> **Exercise inputs**:
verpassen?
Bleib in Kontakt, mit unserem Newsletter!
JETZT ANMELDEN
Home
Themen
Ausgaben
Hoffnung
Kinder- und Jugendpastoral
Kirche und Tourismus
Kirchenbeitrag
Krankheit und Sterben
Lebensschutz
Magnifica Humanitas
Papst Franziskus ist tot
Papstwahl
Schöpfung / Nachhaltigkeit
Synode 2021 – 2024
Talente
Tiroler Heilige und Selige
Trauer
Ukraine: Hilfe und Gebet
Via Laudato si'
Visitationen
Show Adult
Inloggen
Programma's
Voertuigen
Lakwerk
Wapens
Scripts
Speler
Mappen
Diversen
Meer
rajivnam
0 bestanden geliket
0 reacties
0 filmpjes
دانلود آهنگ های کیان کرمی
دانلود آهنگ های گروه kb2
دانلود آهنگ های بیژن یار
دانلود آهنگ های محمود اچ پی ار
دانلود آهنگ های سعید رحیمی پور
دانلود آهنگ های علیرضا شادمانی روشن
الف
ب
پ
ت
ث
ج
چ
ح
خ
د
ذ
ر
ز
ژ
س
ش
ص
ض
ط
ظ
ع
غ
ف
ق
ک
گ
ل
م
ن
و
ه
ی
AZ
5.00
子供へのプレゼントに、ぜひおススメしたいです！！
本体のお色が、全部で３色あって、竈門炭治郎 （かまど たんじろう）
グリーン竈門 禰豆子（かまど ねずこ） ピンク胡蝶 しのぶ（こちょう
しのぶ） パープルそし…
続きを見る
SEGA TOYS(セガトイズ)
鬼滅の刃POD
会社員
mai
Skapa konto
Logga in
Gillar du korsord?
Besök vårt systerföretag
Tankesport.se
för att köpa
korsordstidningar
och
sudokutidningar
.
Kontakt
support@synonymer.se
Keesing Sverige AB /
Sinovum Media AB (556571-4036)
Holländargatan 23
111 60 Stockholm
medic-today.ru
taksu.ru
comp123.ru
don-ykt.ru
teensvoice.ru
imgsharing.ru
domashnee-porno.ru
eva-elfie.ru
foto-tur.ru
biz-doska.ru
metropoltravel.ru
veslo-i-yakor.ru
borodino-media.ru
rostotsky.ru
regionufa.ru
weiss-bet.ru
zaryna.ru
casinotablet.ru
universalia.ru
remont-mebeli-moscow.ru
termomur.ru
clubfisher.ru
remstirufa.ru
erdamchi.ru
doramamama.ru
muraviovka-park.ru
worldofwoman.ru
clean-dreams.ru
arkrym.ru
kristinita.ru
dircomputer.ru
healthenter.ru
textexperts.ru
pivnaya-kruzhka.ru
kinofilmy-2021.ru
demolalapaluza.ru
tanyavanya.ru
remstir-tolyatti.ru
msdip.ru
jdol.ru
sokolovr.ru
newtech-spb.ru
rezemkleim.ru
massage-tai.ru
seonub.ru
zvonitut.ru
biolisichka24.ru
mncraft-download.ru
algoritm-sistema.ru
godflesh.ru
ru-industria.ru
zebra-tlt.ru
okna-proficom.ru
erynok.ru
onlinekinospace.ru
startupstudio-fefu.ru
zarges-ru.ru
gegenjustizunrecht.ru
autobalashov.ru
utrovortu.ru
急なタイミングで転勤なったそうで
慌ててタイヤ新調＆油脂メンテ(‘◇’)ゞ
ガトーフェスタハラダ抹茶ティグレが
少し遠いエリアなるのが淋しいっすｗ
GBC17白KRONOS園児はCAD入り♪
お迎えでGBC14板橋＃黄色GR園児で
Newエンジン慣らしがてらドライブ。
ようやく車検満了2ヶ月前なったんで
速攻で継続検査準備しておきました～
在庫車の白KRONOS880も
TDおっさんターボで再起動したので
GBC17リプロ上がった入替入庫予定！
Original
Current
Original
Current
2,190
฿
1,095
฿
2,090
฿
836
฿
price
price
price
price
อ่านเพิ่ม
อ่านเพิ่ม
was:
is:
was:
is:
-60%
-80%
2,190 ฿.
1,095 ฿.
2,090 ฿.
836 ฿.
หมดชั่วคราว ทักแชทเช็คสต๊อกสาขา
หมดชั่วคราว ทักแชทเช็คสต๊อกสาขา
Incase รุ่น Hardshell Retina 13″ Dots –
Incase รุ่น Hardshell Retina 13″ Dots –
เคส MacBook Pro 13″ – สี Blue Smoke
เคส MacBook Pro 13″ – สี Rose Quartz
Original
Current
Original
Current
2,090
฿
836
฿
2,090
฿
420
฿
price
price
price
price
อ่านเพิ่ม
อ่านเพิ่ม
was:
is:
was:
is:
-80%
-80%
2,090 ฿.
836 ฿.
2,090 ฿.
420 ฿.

> **Written task**: Using the records above, list each line that includes "دانلود".

> **Answer to the problem**:
دانلود آهنگ های کیان کرمی
دانلود آهنگ های گروه kb2
دانلود آهنگ های بیژن یار
دانلود آهنگ های محمود اچ پی ار
دانلود آهنگ های سعید رحیمی پور
دانلود آهنگ های علیرضا شادمانی روشن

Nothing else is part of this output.